Pour accéder aux champs de pétrole, on peut déclarer la guerre à l’Irak et prendre le contrôle du pays. On peut aussi s’appuyer sur une entreprise pétrolière qui signe un traité d’exploitation et qui verse des royalties à l’Irak. Dans le premier cas, nous sommes dans une guerre de rapine, qui aboutit généralement à l’épuisement du pays razzié et à la stagnation du pays razzieur. Dans le second cas, il y a coopération et échanges. Il faut payer certes, mais cette somme dépensée est moins importante que ce que coûte une guerre. Pour beaucoup de pays, la puissance a longtemps passé par la domination territoriale, donc par la guerre. Puis on s’est rendu compte que la puissance pouvait reposer sur d’autres leviers : non pas la domination territoriale, mais les traités commerciaux, non pas la guerre, mais l’échange. Plus tôt les pays l’ont compris et plus tôt ils se sont développés.

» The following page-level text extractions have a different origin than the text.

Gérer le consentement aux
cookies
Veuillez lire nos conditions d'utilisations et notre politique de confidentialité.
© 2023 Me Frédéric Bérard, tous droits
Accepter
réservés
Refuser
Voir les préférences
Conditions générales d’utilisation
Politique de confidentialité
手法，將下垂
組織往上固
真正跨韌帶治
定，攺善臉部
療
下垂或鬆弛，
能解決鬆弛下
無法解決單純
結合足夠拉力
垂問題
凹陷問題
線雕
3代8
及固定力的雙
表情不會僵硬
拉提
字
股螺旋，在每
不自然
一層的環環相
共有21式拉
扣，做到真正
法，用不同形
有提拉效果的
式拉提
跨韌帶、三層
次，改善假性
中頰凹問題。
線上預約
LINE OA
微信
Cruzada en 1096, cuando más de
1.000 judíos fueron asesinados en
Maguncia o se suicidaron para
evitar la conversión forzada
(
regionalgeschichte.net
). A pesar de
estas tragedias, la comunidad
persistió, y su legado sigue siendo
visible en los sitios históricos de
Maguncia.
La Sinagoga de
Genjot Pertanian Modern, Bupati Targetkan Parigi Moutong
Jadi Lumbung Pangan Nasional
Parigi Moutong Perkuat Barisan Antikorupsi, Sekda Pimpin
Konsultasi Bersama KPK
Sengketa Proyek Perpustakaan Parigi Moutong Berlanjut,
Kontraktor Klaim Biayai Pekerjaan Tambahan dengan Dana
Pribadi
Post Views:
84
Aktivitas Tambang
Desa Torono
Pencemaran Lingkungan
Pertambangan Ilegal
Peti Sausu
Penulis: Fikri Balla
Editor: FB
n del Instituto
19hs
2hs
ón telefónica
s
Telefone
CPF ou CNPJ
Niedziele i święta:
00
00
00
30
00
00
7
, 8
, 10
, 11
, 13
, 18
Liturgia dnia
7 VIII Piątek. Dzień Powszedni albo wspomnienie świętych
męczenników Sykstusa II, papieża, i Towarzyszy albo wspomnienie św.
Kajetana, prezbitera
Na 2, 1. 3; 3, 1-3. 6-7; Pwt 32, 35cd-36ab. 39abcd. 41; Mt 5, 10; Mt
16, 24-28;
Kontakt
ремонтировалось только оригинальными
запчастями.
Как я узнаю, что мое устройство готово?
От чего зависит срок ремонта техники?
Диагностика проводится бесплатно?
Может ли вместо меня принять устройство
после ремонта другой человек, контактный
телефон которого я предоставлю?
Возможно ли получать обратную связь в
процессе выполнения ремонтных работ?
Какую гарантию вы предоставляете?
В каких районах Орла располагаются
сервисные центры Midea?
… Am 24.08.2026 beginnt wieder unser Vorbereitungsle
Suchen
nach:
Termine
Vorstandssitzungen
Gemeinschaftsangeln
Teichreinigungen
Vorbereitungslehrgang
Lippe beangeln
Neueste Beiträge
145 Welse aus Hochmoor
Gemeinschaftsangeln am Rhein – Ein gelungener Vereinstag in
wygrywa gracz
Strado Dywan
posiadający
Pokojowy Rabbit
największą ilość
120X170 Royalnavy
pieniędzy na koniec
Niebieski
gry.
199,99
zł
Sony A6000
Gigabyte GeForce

Quand l’URSS a été chassée d’Afghanistan (1988), cela a engendré un processus de dissolution qui a contribué à la disparition de l’Union (1991). L’URSS ne pouvait pas se permettre de perdre comme aujourd’hui la Russie de Vladimir Poutine ne peut pas perdre en Ukraine.
Quand les États-Unis ont été chassés d’Afghanistan (2021) ils ont été humiliés : après dix ans de présence et des milliards de dollars dépensés, ils ont été vaincus par des bergers en kalachnikovs. Mais cette défaite n’a entraîné aucune conséquence sur leur puissance et leur attrait. Ils ont perdu une bataille, mais ils n’ont pas perdu la guerre et leur domination s’est exercée différemment.
Il en va de même de la présence française en Afrique. Les opérations ponctuelles conduites par l’armée ont été des succès : l’armée française a pu neutraliser les chefs djihadistes recherchés. Mais cela n’a pas réglé le problème de la violence et de l’insécurité, endémique dans ces régions. Or en Afrique la France n’a jamais eu de projet politique clair. « Lutter contre le terrorisme » n’est pas une politique. Faire du « nation building » relève davantage du rêve que de la politique. Mais si la France est aujourd’hui chassée d’Afrique, cela n’a que peu de conséquences sur sa puissance et son rayonnement, qui reposent sur d’autres piliers et d’autres leviers.
Pour les Occidents, la guerre d’aujourd’hui n’est plus le seul chemin vers la puissance et leur suprématie.